Shavonda Grace made a great show of pinching her nose shut and fluttering her eyes, but she didn’t slide one inch away. If anything, she seemed to move a little closer.

24

“February two years ago, you took a loan out for your house,” Gabe said, pushing a photocopy of the mortgage application toward Tess. She didn’t have to see the paper to remember the transaction. She had been almost nauseous after the hour at the title company, stunned by the dollar amounts, the commitment she was making. Thanks to Baltimore ’s real-estate market, she looked brilliant now, but at the time all she could fixate on was the actual cost of a $140,000 loan over thirty years.

“You got me there,” Tess said. “I bought a house.”

“And you made a down payment of twenty percent.”

“Sure. That’s mandatory to avoid private mortgage insurance.”

“Where did you get thirty-five thousand?” Gabe asked.

“I had just closed a case that included a generous reward for information about a long-missing girl.”

“So you made the down payment on your own?”

Were they trying to bring this back to Crow and his mystery money? Tyner looked as mystified as she was. Tess nodded tentatively.

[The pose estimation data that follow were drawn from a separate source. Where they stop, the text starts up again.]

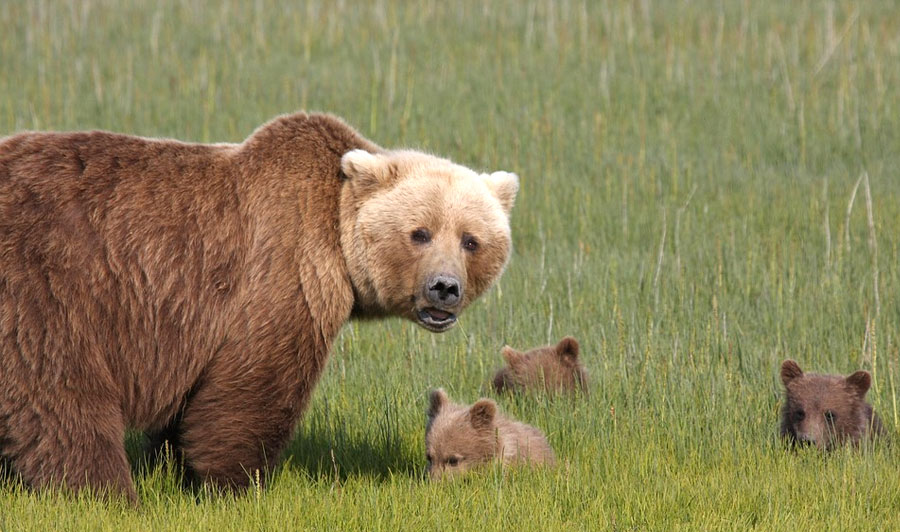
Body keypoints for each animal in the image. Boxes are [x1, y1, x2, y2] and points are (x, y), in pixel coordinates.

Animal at [0, 113, 520, 502]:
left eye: (471, 239)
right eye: (420, 233)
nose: (444, 288)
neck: (336, 238)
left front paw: (173, 465)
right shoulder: (283, 273)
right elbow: (252, 388)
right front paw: (233, 484)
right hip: (51, 285)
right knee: (60, 393)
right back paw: (104, 491)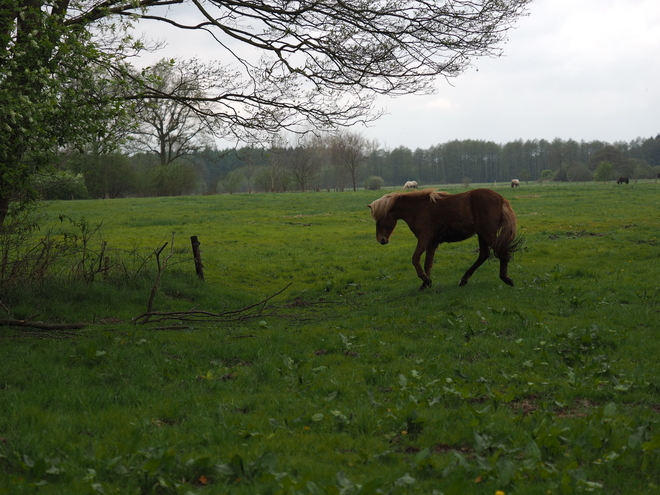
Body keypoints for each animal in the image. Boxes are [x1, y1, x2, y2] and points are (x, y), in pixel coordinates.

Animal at [368, 190, 524, 290]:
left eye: (380, 219)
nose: (381, 240)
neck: (418, 209)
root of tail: (502, 199)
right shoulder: (431, 243)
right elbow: (428, 264)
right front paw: (425, 284)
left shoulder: (424, 238)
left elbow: (415, 259)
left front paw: (426, 280)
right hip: (482, 234)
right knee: (484, 255)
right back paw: (464, 279)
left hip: (487, 234)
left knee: (501, 252)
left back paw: (506, 279)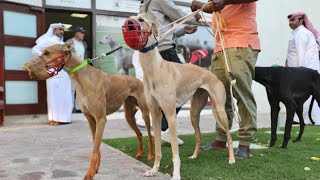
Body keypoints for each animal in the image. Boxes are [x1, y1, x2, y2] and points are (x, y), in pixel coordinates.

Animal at [124, 15, 236, 180]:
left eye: (141, 19)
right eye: (130, 18)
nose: (129, 24)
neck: (154, 69)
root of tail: (211, 74)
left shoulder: (170, 115)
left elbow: (175, 152)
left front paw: (176, 174)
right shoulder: (155, 114)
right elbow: (157, 149)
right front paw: (154, 169)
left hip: (219, 110)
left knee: (229, 135)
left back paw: (232, 159)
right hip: (194, 112)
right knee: (198, 135)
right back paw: (194, 156)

“You didn’t borrow any of the money for the down payment?”

“No.”

“Didn’t take money from your father?”

“My father’s contribution was a gift.”

“Right.” Gabe produced another piece of paper from the file. “And here’s his notarized statement that the money was a gift. Nine thousand nine hundred fifty dollars-just under the limit for taxable gifts under the codes then.”

“Uh-huh.”

“And here’s where you swore on the application that no borrowed money was used for the down payment. You remember checking that?”

“I checked a lot of things in the process of buying the house, but sure. As my father’s letter said, it was a gift.”

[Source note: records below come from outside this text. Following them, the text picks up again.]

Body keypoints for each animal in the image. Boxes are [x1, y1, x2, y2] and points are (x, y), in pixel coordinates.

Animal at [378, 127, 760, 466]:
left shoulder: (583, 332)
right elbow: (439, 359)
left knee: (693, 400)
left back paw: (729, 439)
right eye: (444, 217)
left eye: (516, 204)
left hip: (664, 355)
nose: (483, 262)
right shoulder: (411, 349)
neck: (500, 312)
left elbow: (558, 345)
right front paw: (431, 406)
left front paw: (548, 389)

“But you’ve since made two payments to your father-five thousand dollars year before last, seven thousand last fall.”

Last fall. Tess remembered wistfully how flush she had been.

“I was grateful to my father. He had helped me buy my house. When times were good for me, I wanted to repay the favor.”

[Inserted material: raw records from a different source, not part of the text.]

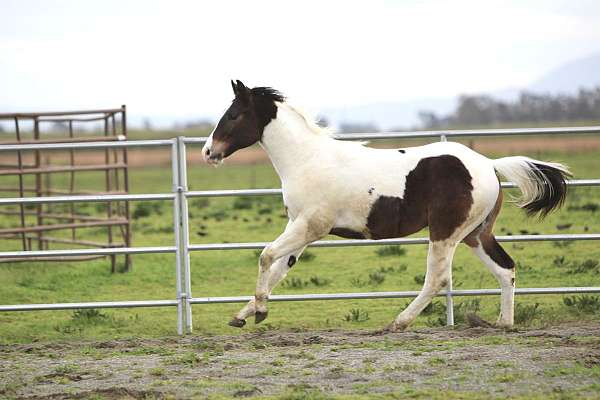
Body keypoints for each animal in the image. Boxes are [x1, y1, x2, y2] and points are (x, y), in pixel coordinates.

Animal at [200, 80, 568, 332]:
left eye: (234, 115)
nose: (208, 152)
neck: (307, 159)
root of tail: (489, 165)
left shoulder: (309, 227)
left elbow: (266, 256)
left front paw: (260, 311)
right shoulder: (300, 230)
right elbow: (278, 268)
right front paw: (243, 315)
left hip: (446, 233)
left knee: (438, 279)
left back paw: (399, 322)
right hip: (475, 234)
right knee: (506, 269)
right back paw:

“In other words, it was a loan, and you repaid it with interest.”

Tyner ran his fingers through his hair, a sign that he was nervous, but only Tess would know that.

“No,” Tess said. “He gave me a gift. I gave him a gift. It’s like-if my dad gave me a turkey for Christmas and I gave him a ham for Easter.”

“I’m afraid the federal government doesn’t see it that way. Call it turkey, call it ham, but it was a loan, and you lied about it.”

Tess flounced in the hard plastic chair, impatient and out of sorts. They had been trying to scare her with their talk about federal charges, but this was so chickenshit. She thought of the blatantly illegal things she had done as part of her job. Taking confidential documents out of the governor’s trash, for one. And this was the best they could do? Nitpicking over payments from a father to a daughter and back again.

“Fine-” she began, ready to concede the point, but Tyner put a cautionary hand on her arm and interrupted.